Gueniffey shares Marsily’s frustration about Napoleon’s embarrassing depiction. “When Kubrick was working on his Napoleon, he said he wanted to know how such an intelligent man could have been beaten so totally, and he would have probably answered that question in his film; but when you watch Ridley Scott’s movie, you just wonder how such a moron could have been such a renowned political and military strategist.” In reality, Gueniffey says, Napoleon was so charismatic than even those who hated him, like Madame de Staël, were fascinated. Madame de Stael described him as having “a seductive smile and a chilly gaze.”
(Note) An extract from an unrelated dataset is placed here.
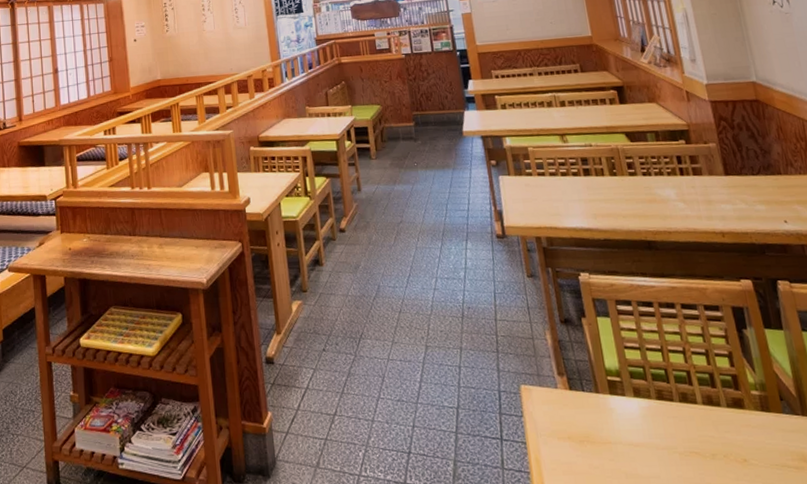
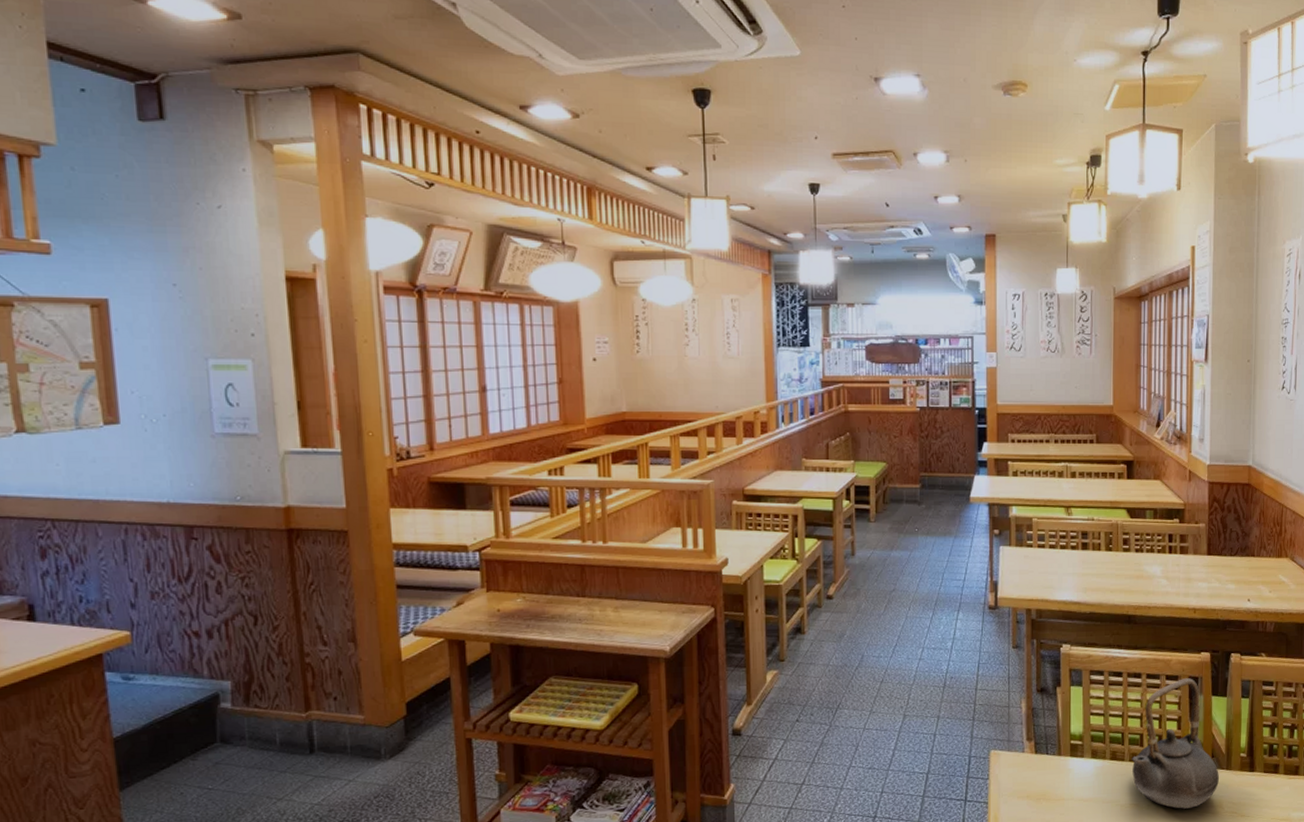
teapot: none [681,308,796,461] -> present [1131,678,1219,809]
Gueniffey says Scott also failed to delve into the “most captivating chapter of French history that spanned from the French Revolution to Napoleon’s Empire and introduced a plethora of exceptional characters.”

While Marsily didn’t mind the fictional bombing of the pyramids, he was bothered by the scene showing Napoleon on a mission to escape his exile in Elba in order to reunite with Josephine in France when in fact “she was already dead for several months by the time he got out.”

Marsily also says the ending of the movie that gives the number of casualties during the Napoleonic Wars is “shocking” and “totally ridiculous.” He explains, “Unfortunately during those times, wars caused a lot of deaths.”

Both Marsily and Gueniffey lament that no French director has ever tackled Napoleon with a proper biopic. The last French movie centered around Napoleon, Antoine de Caunes’ “Monsieur N.,” which came out 20 years ago, is a totally fictitious story set during the last years of Napoleon during his exile on the island of St Helena. But the historians are more forgiving towards that film than Scott’s “Napoleon,” because at least, “it doesn’t pretend to be the ultimate ‘Napoleon’ movie, and it gives a real sense of Napoleon’s spirit and personality,” says Gueniffey.

The last historical movie that unleashed comparable reactions in France is Mel Gibson’s “The Passion of the Christ,” says Gueniffey, but “nowhere near the backlash that ‘Napoleon’ has earned.”

After all though, wasn’t it Napoleon himself who famously said, “History is a set of lies that people have agreed upon”?